Kenyan organisations were hit by about 37.1 million cyber threats in the last three months of last year compared to the previous quarter, representing a 47.3 percent increase.
New data from the Communications Authority of Kenya (CA) shows that its incident response centre detected growing cases of malware, web application attacks, system misconfiguration and online abuse.
The CA’s cyber intelligence team consequently issued 16,637 cyber threat advisories to the affected, a 2.8 percent increase from the 17,127 alerts between July and September 2019.
“During the period between October and December 2019, the National Kenya Computer Incident Response Team/Coordination Centre detected 37.1 million cyber threat events as compared to 25.2 million cyber threat events detected in the period July — September 2019,” said the CA.

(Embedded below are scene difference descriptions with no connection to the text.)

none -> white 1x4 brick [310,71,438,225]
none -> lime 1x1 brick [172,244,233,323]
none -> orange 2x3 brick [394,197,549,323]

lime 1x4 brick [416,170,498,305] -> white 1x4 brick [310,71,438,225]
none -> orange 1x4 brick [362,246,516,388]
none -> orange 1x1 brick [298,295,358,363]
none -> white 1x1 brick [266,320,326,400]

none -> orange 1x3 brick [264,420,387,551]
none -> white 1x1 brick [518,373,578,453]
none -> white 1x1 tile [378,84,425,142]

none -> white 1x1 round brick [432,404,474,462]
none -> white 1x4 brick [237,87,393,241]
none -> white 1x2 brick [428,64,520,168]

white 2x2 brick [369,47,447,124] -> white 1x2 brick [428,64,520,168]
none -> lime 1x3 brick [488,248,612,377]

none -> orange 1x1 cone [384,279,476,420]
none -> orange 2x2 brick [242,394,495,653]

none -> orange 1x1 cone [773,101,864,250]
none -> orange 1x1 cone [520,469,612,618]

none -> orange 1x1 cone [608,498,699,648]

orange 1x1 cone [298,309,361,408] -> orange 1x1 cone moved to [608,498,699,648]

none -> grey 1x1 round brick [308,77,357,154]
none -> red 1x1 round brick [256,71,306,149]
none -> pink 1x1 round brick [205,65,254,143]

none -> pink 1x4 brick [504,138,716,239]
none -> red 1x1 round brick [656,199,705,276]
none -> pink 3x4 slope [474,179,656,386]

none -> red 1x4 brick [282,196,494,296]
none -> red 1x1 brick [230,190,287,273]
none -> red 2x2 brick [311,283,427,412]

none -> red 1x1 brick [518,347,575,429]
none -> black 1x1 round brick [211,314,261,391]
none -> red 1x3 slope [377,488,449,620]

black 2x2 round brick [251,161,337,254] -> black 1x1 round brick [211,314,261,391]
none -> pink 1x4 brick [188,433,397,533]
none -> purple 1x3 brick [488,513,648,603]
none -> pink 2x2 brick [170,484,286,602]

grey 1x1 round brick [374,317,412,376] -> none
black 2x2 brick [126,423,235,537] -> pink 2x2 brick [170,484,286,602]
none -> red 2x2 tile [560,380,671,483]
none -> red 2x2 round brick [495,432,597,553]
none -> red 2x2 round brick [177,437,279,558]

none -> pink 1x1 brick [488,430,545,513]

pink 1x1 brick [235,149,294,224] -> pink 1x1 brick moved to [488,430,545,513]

“This was a 47.3 percent increase as compared to the previous quarter, which is attributed to an exponentially high number of malware threats detected, as demonstrated by increased number of cyber threat advisories issued during the quarter.”
The rise in cyber threats has forced firms, especially in the financial sector, to be vigilant and created businesses opportunities for others as they spent more on protection.
Kenyan businesses lose billions of shillings and troves of sensitive information to hackers every year, according to experts and various reports. Kenya lost about Sh18 billion to cybercrime in 2016, according to an ICT security survey conducted by Kenya National Bureau of Statistics (KNBS) and the CA.
The Central Bank of Kenya (CBK) warned in 2017 local lenders are exposed to cyberattacks and ICT-enabled fraud.
The CBK noted that data on fraud reported to Banking Fraud and Investigation Department indicates cases relating to computer, mobile and Internet banking are rising.
The industry regulator has since launched cyber security guidelines to help banks deal with cybercrimes and prepare for emerging threats.
Kenyan banks were among the institutions targeted in a large-scale attack against computers worldwide, ICT Secretary Joe Mucheru said in 2017.
A computer virus called “WannaCry” spread through e-mail crippled all services at public hospitals in the UK, froze some computers used by the Russian Interior ministry, impaired operations in German train stations among other disastrous outcomes.